Do fat / unhealthy people really consider :-
a running .
b that thier local supermarket has a defib
c that changing thier lifestyle would negate the need for defibs
d or do they just carry on smoking and eating Maccy D's
Think you are trying to solve a problem that isn't really there
Wouldn't it be better if needed just to have a couple of trained motorcycle paramedics on the course? If stationed at sensible points they could probably get to almost any point on a marathon within a few minutes.
As terrible an incident as this latest was it still remains an extremely isolated one and I partially agree with others in that I think it an over reaction. If it went ahead and say there were 30 runners with the defibs but none got to the scene in time and someone died would we get to the point where all runners had to carry one? Life itself is a risk - let's not make it overly complicated too!
You could have spent that money on screening or research that could have saved an awful lot more lives ?
What makes more sense?
spend the money where it's going to have the most benefit. GPs should give out defibs to overweight patients and those most at risk of SCA, to put next to their stairs and/or couch. If saving lives is what you're interested in, target the money where it will have most impact.

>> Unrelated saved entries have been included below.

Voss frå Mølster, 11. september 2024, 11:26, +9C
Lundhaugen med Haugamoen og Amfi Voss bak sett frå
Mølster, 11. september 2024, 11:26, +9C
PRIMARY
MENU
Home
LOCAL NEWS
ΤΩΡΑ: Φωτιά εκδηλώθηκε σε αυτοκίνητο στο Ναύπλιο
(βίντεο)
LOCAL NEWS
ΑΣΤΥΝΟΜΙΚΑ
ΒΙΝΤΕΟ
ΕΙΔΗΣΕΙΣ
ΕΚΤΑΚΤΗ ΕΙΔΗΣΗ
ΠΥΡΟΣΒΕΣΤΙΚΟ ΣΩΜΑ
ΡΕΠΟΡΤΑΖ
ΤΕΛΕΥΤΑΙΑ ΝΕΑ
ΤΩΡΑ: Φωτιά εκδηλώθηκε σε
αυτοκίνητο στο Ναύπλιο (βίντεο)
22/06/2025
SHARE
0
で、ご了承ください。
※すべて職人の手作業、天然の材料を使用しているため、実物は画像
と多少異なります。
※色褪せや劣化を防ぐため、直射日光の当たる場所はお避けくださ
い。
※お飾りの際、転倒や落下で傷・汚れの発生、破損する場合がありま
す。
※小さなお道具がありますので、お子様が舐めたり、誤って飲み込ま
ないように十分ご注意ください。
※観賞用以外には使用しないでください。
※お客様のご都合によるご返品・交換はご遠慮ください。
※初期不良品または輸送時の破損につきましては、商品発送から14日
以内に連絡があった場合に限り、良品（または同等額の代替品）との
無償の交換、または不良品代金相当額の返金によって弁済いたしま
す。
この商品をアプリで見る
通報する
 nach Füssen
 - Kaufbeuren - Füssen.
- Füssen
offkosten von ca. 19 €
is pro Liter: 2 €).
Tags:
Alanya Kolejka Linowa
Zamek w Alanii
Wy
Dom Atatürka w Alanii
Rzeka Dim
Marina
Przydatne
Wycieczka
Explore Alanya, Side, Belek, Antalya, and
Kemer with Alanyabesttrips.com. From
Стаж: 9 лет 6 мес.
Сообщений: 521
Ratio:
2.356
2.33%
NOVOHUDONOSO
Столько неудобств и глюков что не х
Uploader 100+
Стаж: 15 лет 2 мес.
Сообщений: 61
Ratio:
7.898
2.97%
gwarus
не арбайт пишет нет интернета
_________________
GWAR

but AG.....surely someone can't use them on themselves.so not sure why you give them to individuals
Save the money and make everyone have a medical or ECG prior to the event like you have to for certain races on the continent. One a year would probably do and gives you a certificate to enter races for that year....would it stop incidents like the lad that over hydrated the other year at VLM...no, might it pick up all those with odd heart rythum...maybe.
The odds of dying in a marathon are something like 100,000 to 1. So possibly there are other places you could put a defibrillator that would be more likely to save lives.
The BHF provides defibrillators for community use so maybe you should contact them as a starting point.
I don't agree that it " Doesn't matter how much it costs if it saved one life a year(worldwide)".
Spending millions to save one life a year is a very limited benefit, and if you spend millions saving one life, then it has to come from other areas thereby depriving other people of benefit (and possibly having their lives saved).
As for carrying around something that weighs a kilo - no thanks.
At most races there seems to be a St John Ambulance or two around - won't they have a defib, and the expertise to use it?
You would hope so; and of course their chances of survival could be increased if a first aid trained bystander is 'on the chest' doing CPR.... knowledge weighs nothing!
Same reasoning as carrying an epi pen - you hope someone lese would apply it to you if the need arose. But I don't think it's feasible - no-one runs a marathon who THINKS they're likely to keel over!